Wie eignet sich eine bestimmte Religion die Kultur, mit der sie es zu tun hat, an? Was macht sie aus ihr? So wie die christliche Religion in der europäischen Kultur eine andere Gestalt angenommen hat als beispielsweise in der asiatischen, verhält es sich auch mit dem Islam: Der arabisch geprägte Islam kann mit dem Islam, wie er in Indonesien gelebt wird, nicht ohne weiteres verglichen werden. Für die „Friedfertigkeit“ einer Religion, so kann man daraus schließen, ist der mentale und kulturelle Kontext ausschlaggebend, in dem sie gelebt und von dem sie geprägt wird. Religionen gehen immer eine Verbindung mit lokalen Kulturen und Traditionen ein. Sie werden von den Menschen erst dann angenommen und praktiziert, wenn diese Verbindung, die auch Inkulturation genannt wird, gelingt. Das Christentum ist in vielen Regionen der Erde immer noch dabei, dies zu lernen. Es steht dabei in einer inneren Spannung zwischen seinem unaufgebbaren thematischen Kern, seiner biblischen Botschaft, und der Frage, wie diese Botschaft nun am besten in den Gewohnheiten, der Sprache und den Gedanken einer bestimmten Kultur ausgedrückt und gelebt werden kann.

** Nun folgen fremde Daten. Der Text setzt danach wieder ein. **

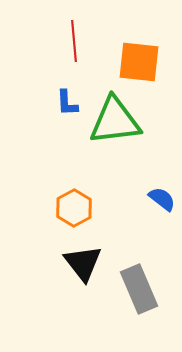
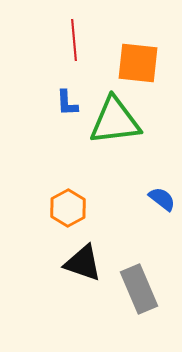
red line: moved 1 px up
orange square: moved 1 px left, 1 px down
orange hexagon: moved 6 px left
black triangle: rotated 33 degrees counterclockwise
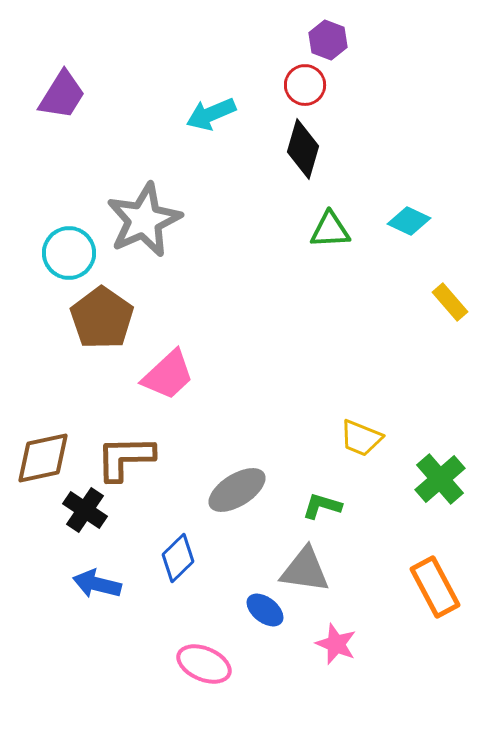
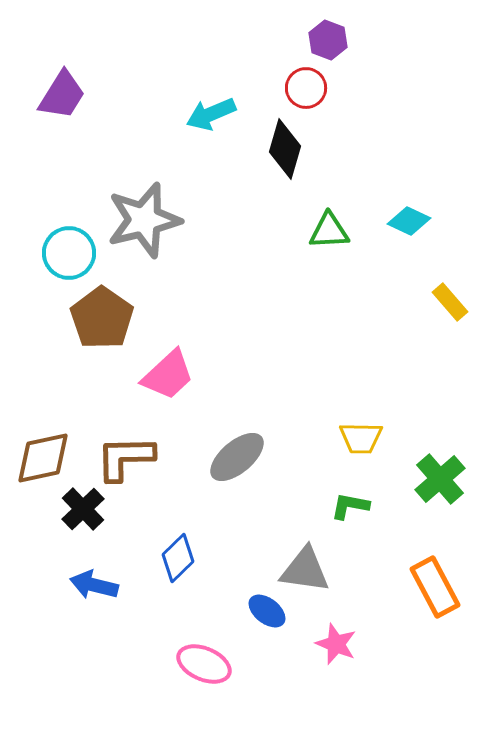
red circle: moved 1 px right, 3 px down
black diamond: moved 18 px left
gray star: rotated 10 degrees clockwise
green triangle: moved 1 px left, 1 px down
yellow trapezoid: rotated 21 degrees counterclockwise
gray ellipse: moved 33 px up; rotated 8 degrees counterclockwise
green L-shape: moved 28 px right; rotated 6 degrees counterclockwise
black cross: moved 2 px left, 1 px up; rotated 12 degrees clockwise
blue arrow: moved 3 px left, 1 px down
blue ellipse: moved 2 px right, 1 px down
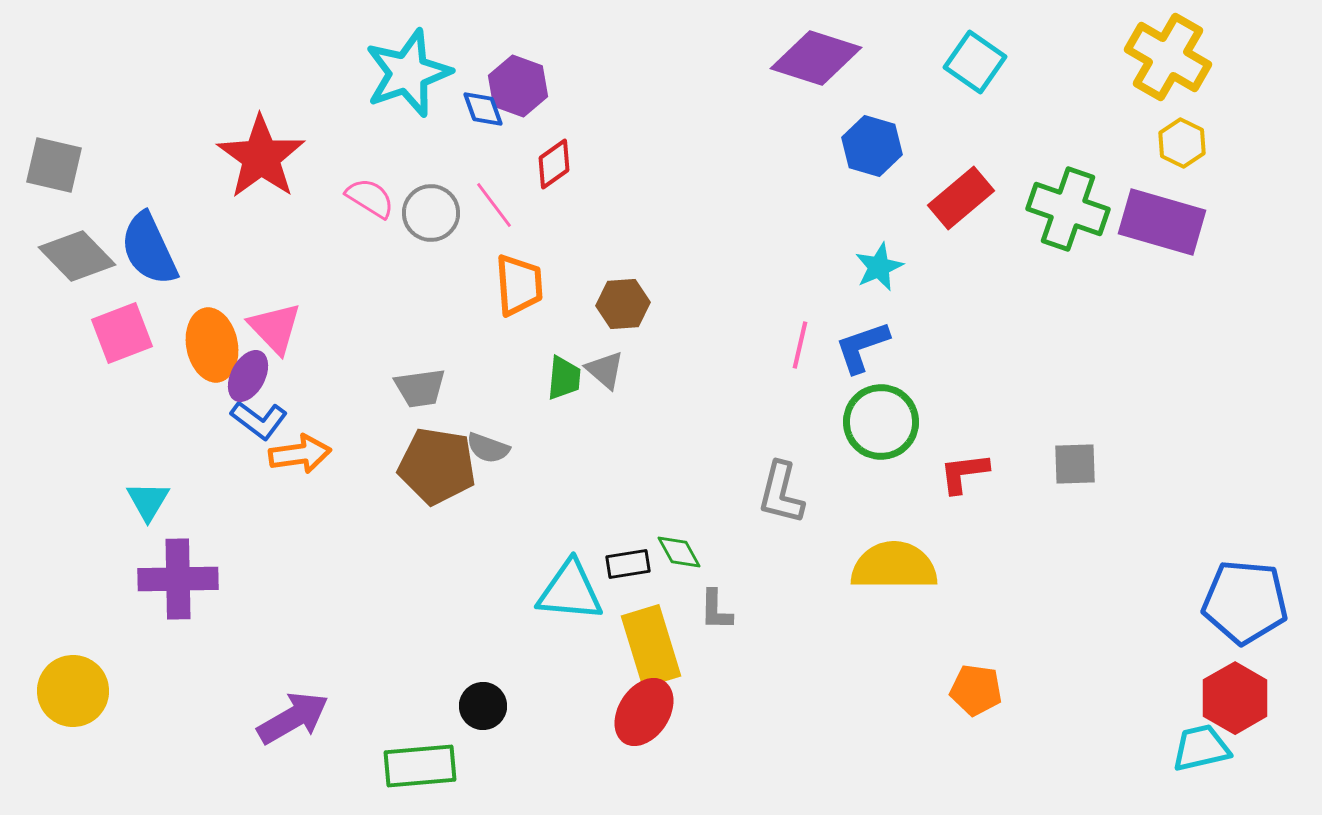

Kultur und Religion können trotz – oder wegen – ihrer notwendigen Verbindung voneinander unterschieden werden. Um die Ursachen für Menschenrechtsverletzungen und Gewalt identifizieren zu können, müssen sie unterschieden werden. Dann kann sichtbar werden, ob eine bestimmte religiöse Botschaft selbst schuld ist an solchem Unrecht, oder ob nicht vielleicht viel ältere kulturelle Muster Grund dafür sind. Zu kritisieren ist dann beispielsweise die patriarchale Kultur in ländlichen Regionen der Türkei oder vielen Regionen in der arabischen Welt, in denen Frauen nicht in der gleichen Weise am gesellschaftlichen Leben teilhaben können wie Männer. Unterdrückung und Unfreiheit werden vielfach kulturell vererbt und es wäre falsch, den Islam oder eine andere Religion dafür verantwortlich zu machen. Aber umgekehrt müssen sich die Religionen die Frage gefallen lassen, wie sie an der Bekämpfung dieser Unfreiheit mitwirken. Sind sie wach genug, kulturelle Muster der Unterdrückung zu kritisieren und die Menschen zu ermutigen, sich gegen freiheits-beschneidende Traditionen, die oft tief im Volk verwurzelt sind, zur Wehr zu setzen?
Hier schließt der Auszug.